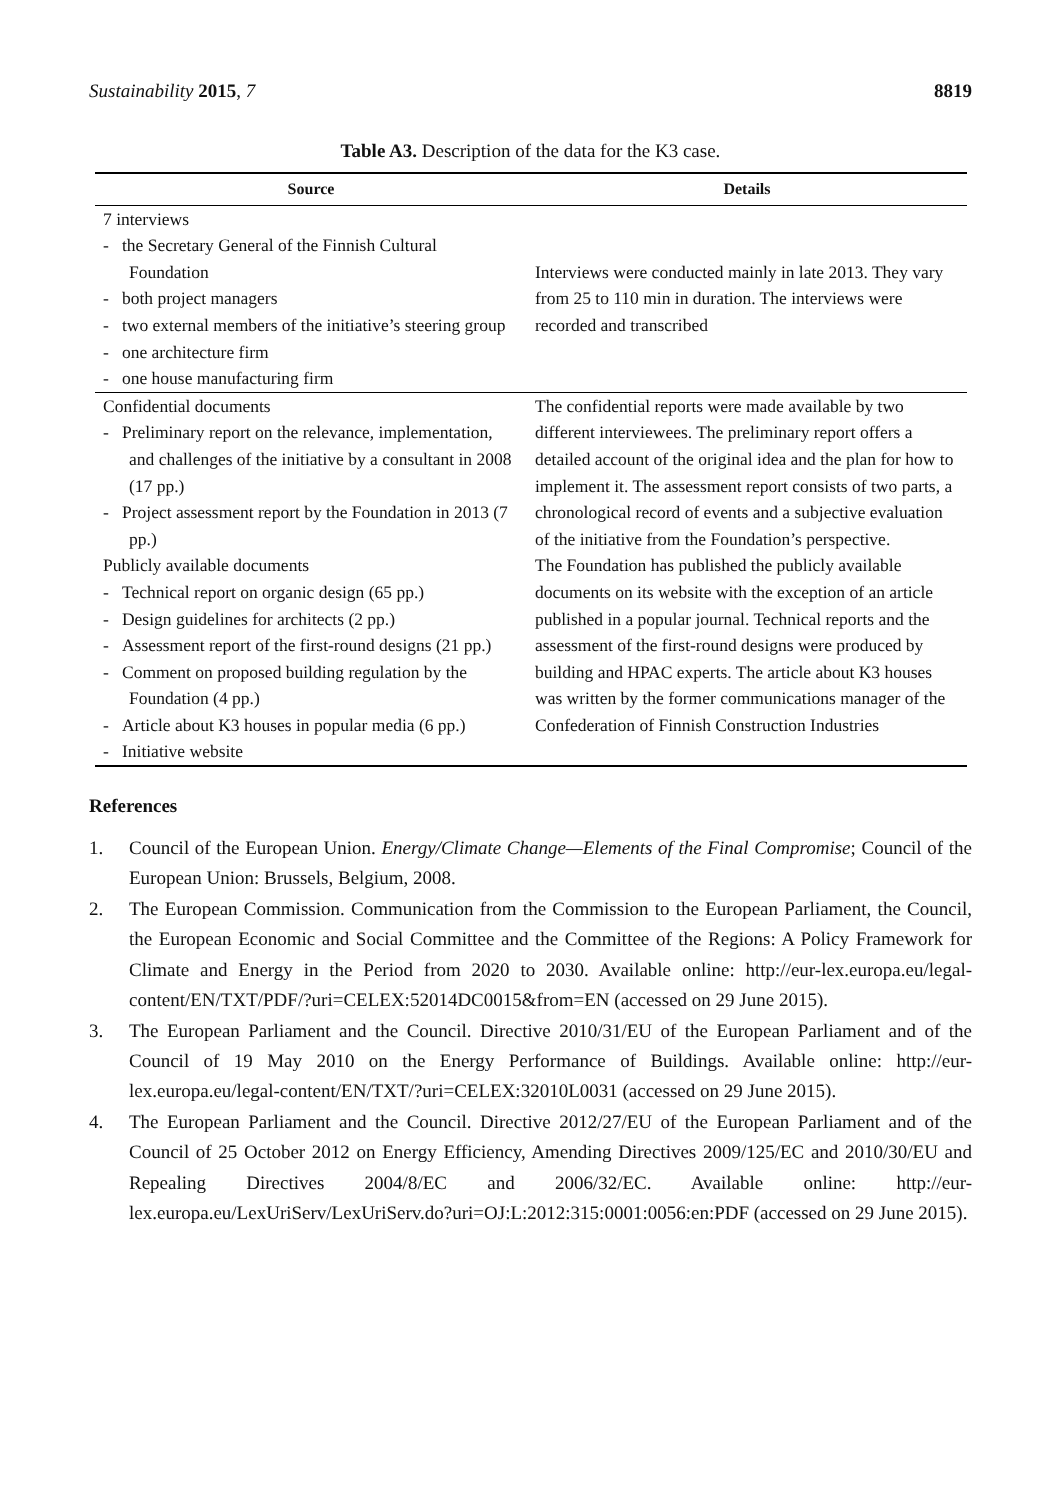Sustainability 2015, 7 8819
Table A3. Description of the data for the K3 case.
| Source | Details |
| --- | --- |
| 7 interviews - the Secretary General of the Finnish Cultural Foundation - both project managers - two external members of the initiative’s steering group - one architecture firm - one house manufacturing firm | Interviews were conducted mainly in late 2013. They vary from 25 to 110 min in duration. The interviews were recorded and transcribed |
| Confidential documents - Preliminary report on the relevance, implementation, and challenges of the initiative by a consultant in 2008 (17 pp.) - Project assessment report by the Foundation in 2013 (7 pp.) Publicly available documents - Technical report on organic design (65 pp.) - Design guidelines for architects (2 pp.) - Assessment report of the first-round designs (21 pp.) - Comment on proposed building regulation by the Foundation (4 pp.) - Article about K3 houses in popular media (6 pp.) - Initiative website | The confidential reports were made available by two different interviewees. The preliminary report offers a detailed account of the original idea and the plan for how to implement it. The assessment report consists of two parts, a chronological record of events and a subjective evaluation of the initiative from the Foundation’s perspective. The Foundation has published the publicly available documents on its website with the exception of an article published in a popular journal. Technical reports and the assessment of the first-round designs were produced by building and HPAC experts. The article about K3 houses was written by the former communications manager of the Confederation of Finnish Construction Industries |
References
1. Council of the European Union. Energy/Climate Change—Elements of the Final Compromise; Council of the European Union: Brussels, Belgium, 2008.
2. The European Commission. Communication from the Commission to the European Parliament, the Council, the European Economic and Social Committee and the Committee of the Regions: A Policy Framework for Climate and Energy in the Period from 2020 to 2030. Available online: http://eur-lex.europa.eu/legal-content/EN/TXT/PDF/?uri=CELEX:52014DC0015&from=EN (accessed on 29 June 2015).
3. The European Parliament and the Council. Directive 2010/31/EU of the European Parliament and of the Council of 19 May 2010 on the Energy Performance of Buildings. Available online: http://eur-lex.europa.eu/legal-content/EN/TXT/?uri=CELEX:32010L0031 (accessed on 29 June 2015).
4. The European Parliament and the Council. Directive 2012/27/EU of the European Parliament and of the Council of 25 October 2012 on Energy Efficiency, Amending Directives 2009/125/EC and 2010/30/EU and Repealing Directives 2004/8/EC and 2006/32/EC. Available online: http://eur-lex.europa.eu/LexUriServ/LexUriServ.do?uri=OJ:L:2012:315:0001:0056:en:PDF (accessed on 29 June 2015).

════

* [Activity]: Copy each line of the listing that carries the string "CELEX".

* [Task response]:
2. The European Commission. Communication from the Commission to the European Parliament, the Council, the European Economic and Social Committee and the Committee of the Regions: A Policy Framework for Climate and Energy in the Period from 2020 to 2030. Available online: http://eur-lex.europa.eu/legal-content/EN/TXT/PDF/?uri=CELEX:52014DC0015&from=EN (accessed on 29 June 2015).
3. The European Parliament and the Council. Directive 2010/31/EU of the European Parliament and of the Council of 19 May 2010 on the Energy Performance of Buildings. Available online: http://eur-lex.europa.eu/legal-content/EN/TXT/?uri=CELEX:32010L0031 (accessed on 29 June 2015).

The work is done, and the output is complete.